## Work instructions
With the pictures left out, restate every entry word for word.

Camera intrinsics data
▶

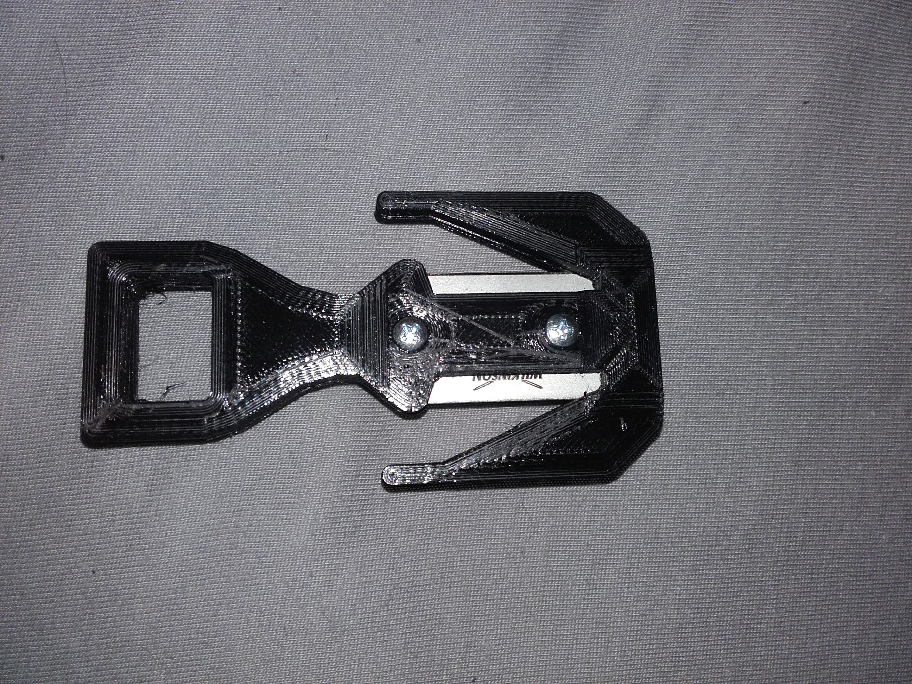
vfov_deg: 45.4
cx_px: 456
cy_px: 342
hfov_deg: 58.4
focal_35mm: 31
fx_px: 817
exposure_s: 1/100
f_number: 2.2
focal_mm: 3.31
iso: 50
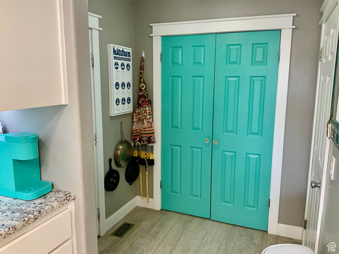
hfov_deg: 61.7
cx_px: 170
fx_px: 284
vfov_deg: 48.2
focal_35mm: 29
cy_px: 127
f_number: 1.8
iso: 100
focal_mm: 3
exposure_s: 1/60
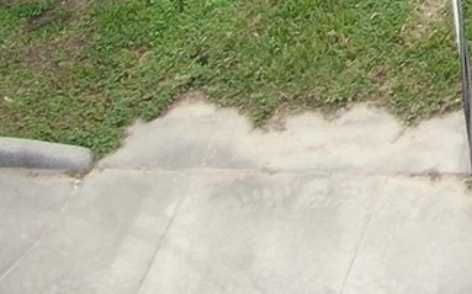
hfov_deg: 10.9
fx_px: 2070
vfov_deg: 7.1
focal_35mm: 161
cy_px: -637
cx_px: 1167
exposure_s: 1/400
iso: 100
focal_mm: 4.39
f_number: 2.8
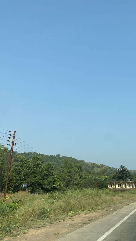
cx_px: 141
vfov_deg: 52.8
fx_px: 244
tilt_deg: +17.8
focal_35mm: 38
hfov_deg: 28.9
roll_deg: -1.5
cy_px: 120
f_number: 1.8
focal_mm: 4.25
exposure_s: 1/2358
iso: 32
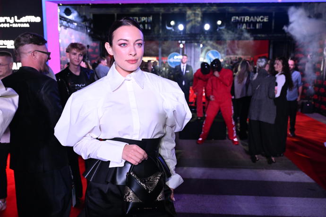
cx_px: 163
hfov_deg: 57.2
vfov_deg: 40.0
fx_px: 299
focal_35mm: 33
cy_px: 108
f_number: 5
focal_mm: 33
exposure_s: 1/160
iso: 2500
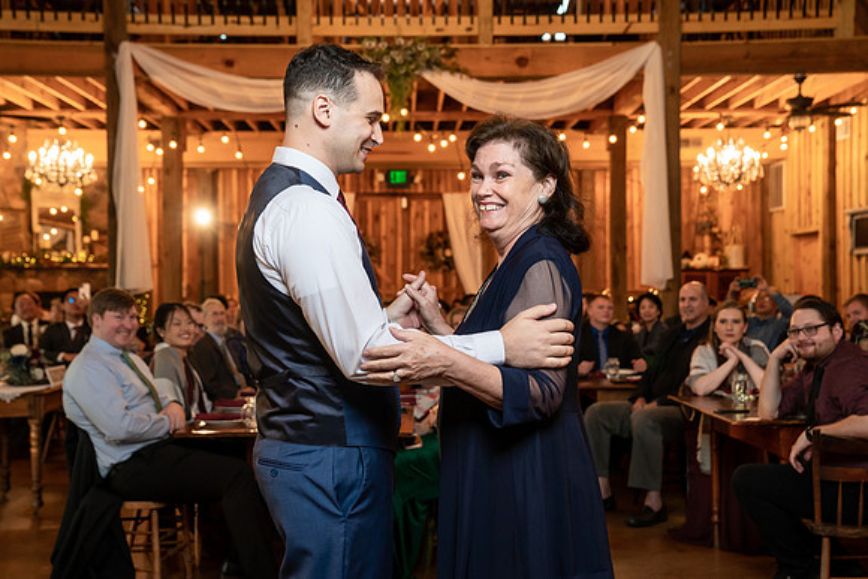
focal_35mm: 45
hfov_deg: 43.6
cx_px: 434
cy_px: 290
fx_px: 1085
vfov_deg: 29.9
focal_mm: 44
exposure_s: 1/100
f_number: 4
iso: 2000
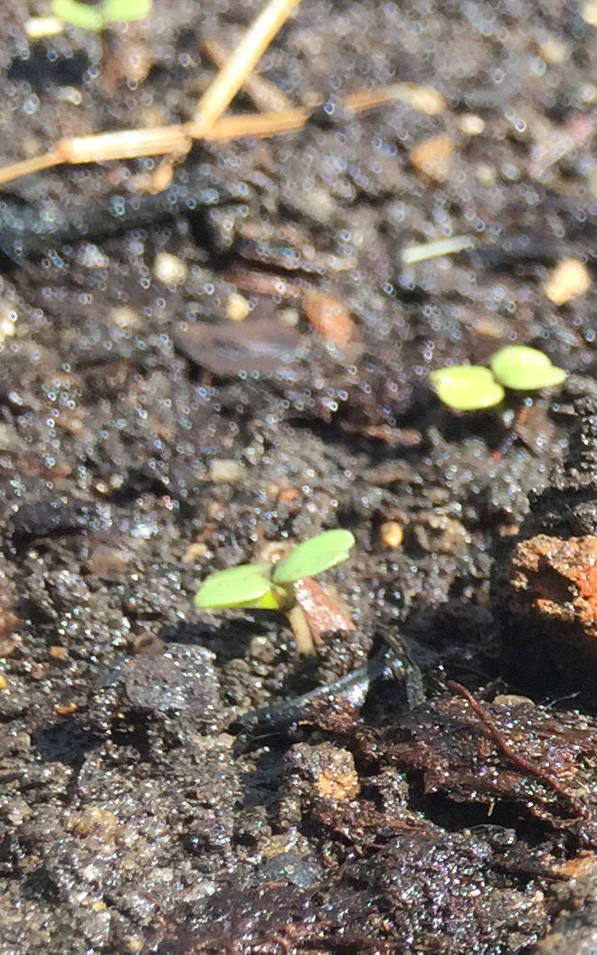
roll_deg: -0.5
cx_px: 1439
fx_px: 2473
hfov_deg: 11.4
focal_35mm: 95
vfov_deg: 21.7
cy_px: 728
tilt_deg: -32.2
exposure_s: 1/465
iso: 32
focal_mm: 4.15
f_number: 2.2
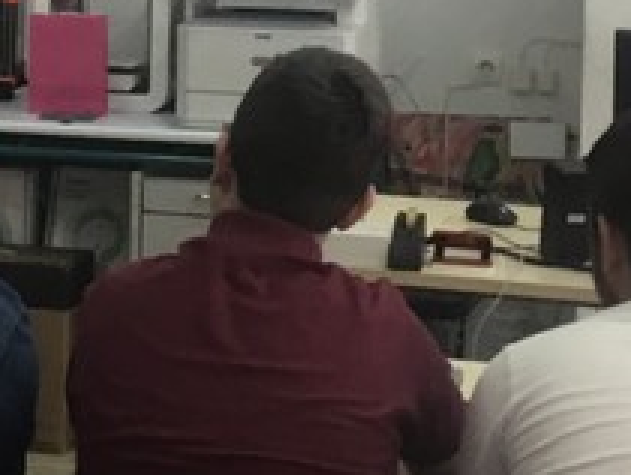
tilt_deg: -1.0
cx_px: 66
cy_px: -165
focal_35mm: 151
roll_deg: -1.2
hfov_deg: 13.0
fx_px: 2756
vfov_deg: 9.6
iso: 100
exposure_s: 1/33
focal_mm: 3.3
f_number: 2.4
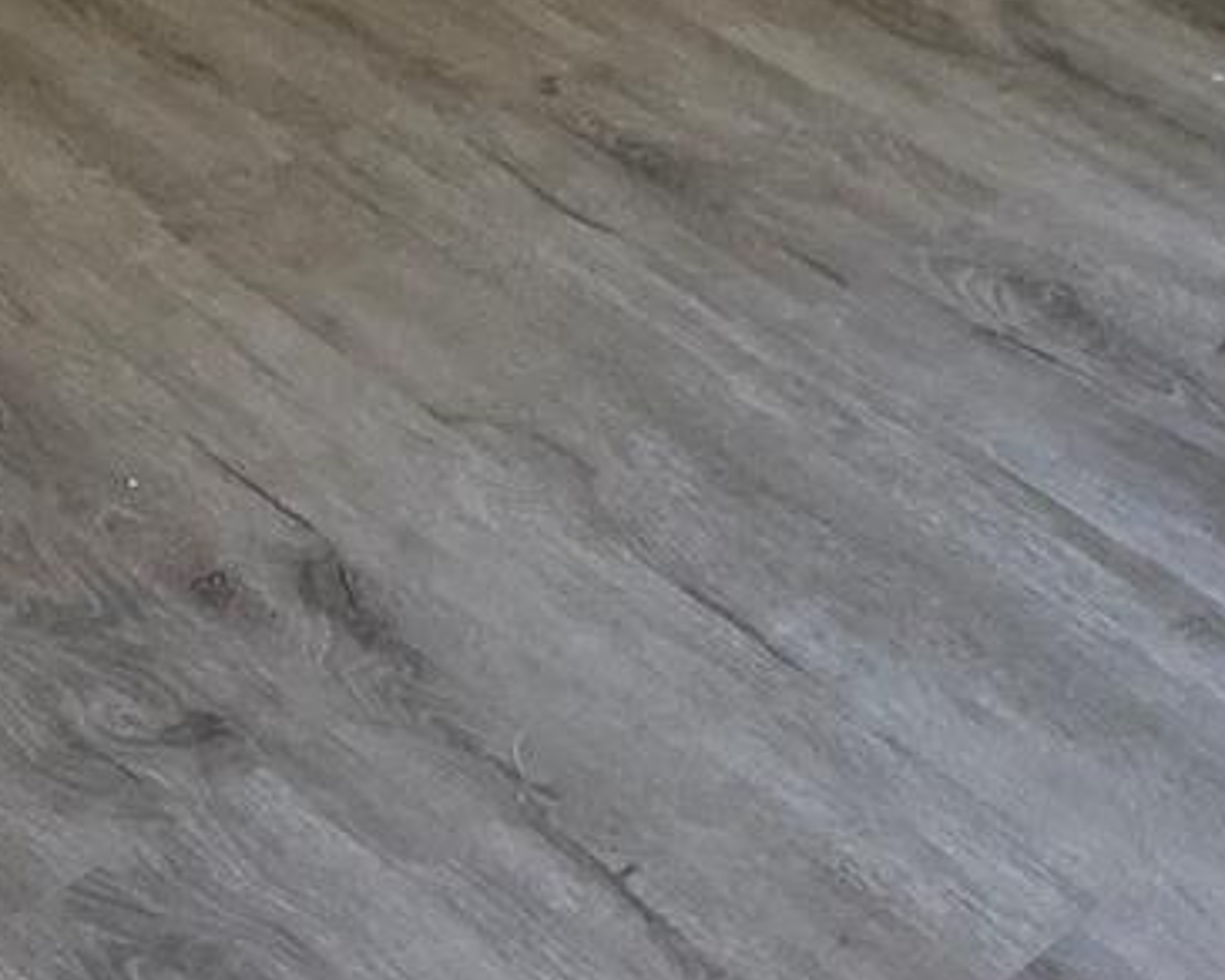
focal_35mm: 115
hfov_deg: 16.5
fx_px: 4169
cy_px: -1584
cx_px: 1050
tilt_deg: -8.4
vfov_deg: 10.8
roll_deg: -1.7
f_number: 1.8
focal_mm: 3.99
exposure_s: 1/60
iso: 160
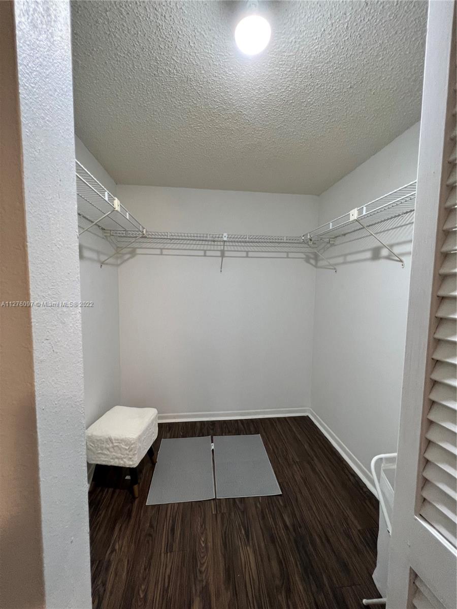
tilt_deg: -2.9
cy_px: 304
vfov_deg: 106.2
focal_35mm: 13
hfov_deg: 89.9
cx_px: 228
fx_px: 229
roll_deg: -0.4
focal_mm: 1.57
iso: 200
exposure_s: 1/60
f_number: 1.8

◀

## Result of this task
vfov_deg: 45.4
cx_px: 456
cy_px: 342
hfov_deg: 58.4
focal_35mm: 31
fx_px: 817
exposure_s: 1/100
f_number: 2.2
focal_mm: 3.31
iso: 50
hfov_deg: 61.7
cx_px: 170
fx_px: 284
vfov_deg: 48.2
focal_35mm: 29
cy_px: 127
f_number: 1.8
iso: 100
focal_mm: 3
exposure_s: 1/60
hfov_deg: 10.9
fx_px: 2070
vfov_deg: 7.1
focal_35mm: 161
cy_px: -637
cx_px: 1167
exposure_s: 1/400
iso: 100
focal_mm: 4.39
f_number: 2.8
cx_px: 141
vfov_deg: 52.8
fx_px: 244
tilt_deg: +17.8
focal_35mm: 38
hfov_deg: 28.9
roll_deg: -1.5
cy_px: 120
f_number: 1.8
focal_mm: 4.25
exposure_s: 1/2358
iso: 32
cx_px: 163
hfov_deg: 57.2
vfov_deg: 40.0
fx_px: 299
focal_35mm: 33
cy_px: 108
f_number: 5
focal_mm: 33
exposure_s: 1/160
iso: 2500
focal_35mm: 45
hfov_deg: 43.6
cx_px: 434
cy_px: 290
fx_px: 1085
vfov_deg: 29.9
focal_mm: 44
exposure_s: 1/100
f_number: 4
iso: 2000
roll_deg: -0.5
cx_px: 1439
fx_px: 2473
hfov_deg: 11.4
focal_35mm: 95
vfov_deg: 21.7
cy_px: 728
tilt_deg: -32.2
exposure_s: 1/465
iso: 32
focal_mm: 4.15
f_number: 2.2
tilt_deg: -1.0
cx_px: 66
cy_px: -165
focal_35mm: 151
roll_deg: -1.2
hfov_deg: 13.0
fx_px: 2756
vfov_deg: 9.6
iso: 100
exposure_s: 1/33
focal_mm: 3.3
f_number: 2.4
focal_35mm: 115
hfov_deg: 16.5
fx_px: 4169
cy_px: -1584
cx_px: 1050
tilt_deg: -8.4
vfov_deg: 10.8
roll_deg: -1.7
f_number: 1.8
focal_mm: 3.99
exposure_s: 1/60
iso: 160
tilt_deg: -2.9
cy_px: 304
vfov_deg: 106.2
focal_35mm: 13
hfov_deg: 89.9
cx_px: 228
fx_px: 229
roll_deg: -0.4
focal_mm: 1.57
iso: 200
exposure_s: 1/60
f_number: 1.8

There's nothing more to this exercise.